Good reads from around the Web.

Most of us know that investing works best when it’s a long-term project.

But too many people don’t appreciate that a long-term view doesn’t mean you’re guaranteed to do well, especially with an equity-heavy portfolio.

I’ve written before about sequence of returns risk [1], which is the danger that you’ll be unlucky and see your share portfolio plunge just before you’re set to stop contributing and to start living the high life.

What’s so hateful about this risk is that you can spend your life being the smuggest sensible investor on the block – admirably tuning out the market noise and boasting about your puny fees at parties, if you’re lucky enough to go to those sort of parties – and then wham…

…the market crashes. Overnight that annoying cousin who pumped all his money into buy-t0-let gets the All You Can Eat Deal at the retirement cafe, and you’re left hunting for bargains at Aldi.1 [2]

The incomparably consistent Morgan Housel expanded on this risk for the Motley Fool [3] US, with the following striking graph:

US data from Robert Shiller and Morgan Housel (Click to enlarge) [4]

US data from Robert Shiller and Morgan Housel (Click to enlarge)

Housel writes:

What amazes me is that these hypothetical investors would be considered some of the smartest around, investing steadily every month no matter what the market was doing, for decades on end.

Doing this is emotionally taxing, and few investors can keep it up over time.

In the real world, investors are more likely to buy after stocks have boomed, and to sell after a crash — which devastates returns.

Yet even with hypothetically perfect behavior, the difference in results between investors born in different generations can be the difference between no retirement and a lavish retirement.

And it’s mostly a factor of luck.

It is indeed striking to see the big differences in outcome, and it demonstrates exactly why different generations talk so variously about a particular asset class.

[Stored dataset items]
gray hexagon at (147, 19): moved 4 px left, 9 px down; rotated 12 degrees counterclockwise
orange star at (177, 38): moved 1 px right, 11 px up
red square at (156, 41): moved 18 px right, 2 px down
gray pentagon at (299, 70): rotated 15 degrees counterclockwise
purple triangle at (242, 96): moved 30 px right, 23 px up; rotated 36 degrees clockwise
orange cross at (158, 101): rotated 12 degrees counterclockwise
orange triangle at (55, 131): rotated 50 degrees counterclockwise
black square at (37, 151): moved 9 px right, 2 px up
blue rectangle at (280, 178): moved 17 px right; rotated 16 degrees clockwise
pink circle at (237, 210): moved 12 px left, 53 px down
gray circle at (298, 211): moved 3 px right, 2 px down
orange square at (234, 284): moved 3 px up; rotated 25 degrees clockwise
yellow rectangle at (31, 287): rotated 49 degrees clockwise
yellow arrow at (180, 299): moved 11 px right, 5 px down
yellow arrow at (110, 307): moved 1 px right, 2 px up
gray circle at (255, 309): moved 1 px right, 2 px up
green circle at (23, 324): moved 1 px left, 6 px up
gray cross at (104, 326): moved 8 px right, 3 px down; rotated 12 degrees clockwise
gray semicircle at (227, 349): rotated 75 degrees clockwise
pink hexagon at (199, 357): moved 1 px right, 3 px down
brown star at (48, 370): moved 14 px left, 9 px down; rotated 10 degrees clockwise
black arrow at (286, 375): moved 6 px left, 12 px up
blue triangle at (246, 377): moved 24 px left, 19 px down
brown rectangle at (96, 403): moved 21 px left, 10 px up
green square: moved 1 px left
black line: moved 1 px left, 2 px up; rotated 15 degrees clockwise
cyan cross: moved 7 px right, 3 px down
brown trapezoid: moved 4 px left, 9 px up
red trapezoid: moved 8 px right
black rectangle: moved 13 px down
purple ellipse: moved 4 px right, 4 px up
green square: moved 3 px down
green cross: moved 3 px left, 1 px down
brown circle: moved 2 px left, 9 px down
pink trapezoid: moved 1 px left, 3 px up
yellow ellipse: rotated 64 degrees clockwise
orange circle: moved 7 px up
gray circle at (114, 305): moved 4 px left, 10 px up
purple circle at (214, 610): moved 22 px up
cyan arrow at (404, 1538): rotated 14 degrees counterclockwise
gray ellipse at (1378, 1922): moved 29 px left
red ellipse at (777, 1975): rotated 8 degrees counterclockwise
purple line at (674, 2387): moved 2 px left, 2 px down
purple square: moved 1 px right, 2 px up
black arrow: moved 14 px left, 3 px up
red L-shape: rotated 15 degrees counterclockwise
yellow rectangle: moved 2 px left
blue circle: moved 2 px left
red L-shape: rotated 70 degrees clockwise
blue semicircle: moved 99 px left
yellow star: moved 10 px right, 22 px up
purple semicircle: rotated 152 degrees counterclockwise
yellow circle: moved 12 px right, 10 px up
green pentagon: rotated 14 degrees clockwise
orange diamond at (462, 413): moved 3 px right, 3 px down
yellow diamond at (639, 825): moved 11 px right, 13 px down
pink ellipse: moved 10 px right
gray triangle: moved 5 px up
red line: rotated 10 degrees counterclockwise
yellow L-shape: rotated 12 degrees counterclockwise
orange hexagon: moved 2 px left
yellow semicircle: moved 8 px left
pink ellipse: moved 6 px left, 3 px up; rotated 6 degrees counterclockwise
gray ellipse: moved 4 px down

[To be done] Resume the excerpt on sequence of returns risk, starting right after its final sentence.

[The answer]
For instance, most people who invested through the 1980s and 1990s know little of the 1920s or 1930s – the UK market went up roughly sevenfold over the former period, and bonds did well too. Anyone who retired in the mid-to-late 1990s is likely to be an evangelist for long-term investing, but if you retired in 2008 you might have a different view.

Similarly, London property has been a winner for so long that people have forgotten it once fell in value. And people forgot in the 1990s that gold sometimes shines, to the extent that few people cared less when the UK government started flogging it off for a pittance.

Don’t be a loser

The only way to avoid being at the mercy of this rollercoaster ride is diversification across asset classes.

In particular, to avoid a catastrophic outcome you need to temper down any full-on enthusiasm for equities at least a couple of decades before you stop contributing money and start to make withdrawals.

That doesn’t mean abandoning equities or market timing, or anything like that. It means that a 100% equity portfolio should be at most a 50-80% equity portfolio say 20 years before your ‘date’, and you should rebalance from there as required.

I think rough bands are fine, incidentally– it’s better to be approximately right with this stuff then precisely wrong. And as far as I’m concerned the rest of the money can be in cash, given the weird situation at the moment, provided you’re prepared to chase higher rates. But of course classically it should be in bonds [5], and that’s the way to head if and when rates normalise.

Either way, you’re protecting yourself from the risk of a stock market that crashes and takes 15-20 years to get back to where it was.

If that seems fanciful, look at a graph of the FTSE 100 or Japan’s Nikkei 225.

Aim for a good result, not the best result

Sometimes diversification and rebalancing actually increases your returns, as an article from A Wealth of Common Sense [6] this week showed:

diversification [7]

But more often you’ll do slightly worse because you diversified. That’s the price of ensuring that you don’t do really, really badly.

Rebalancing is key, as Common Sense author Ben Carlson concludes:

In almost half of all annual periods you had a loser in the group. Each of these losses created opportunities to rebalance to boost future returns. And even though there were plenty of down years for each fund, the portfolio as a whole was still positive over 70% of the time.

The biggest risks in investing are like icebergs – they’re hidden in the long-term, beneath the chop of short-term movements.

Don’t hit an iceberg!

From the blogs

Making good use of the things that we find…

Passive investing

Active investing

Both/other stuff

Product of the week: Most lenders are hiking mortgage rates, but Yorkshire Building Society [21] has just cut its two-year fixed rates to 1.74% (with a 40% deposit) and 1.99% (25%), both with a £975 fee. ThisIsMoney [22] says that compares well to the competition.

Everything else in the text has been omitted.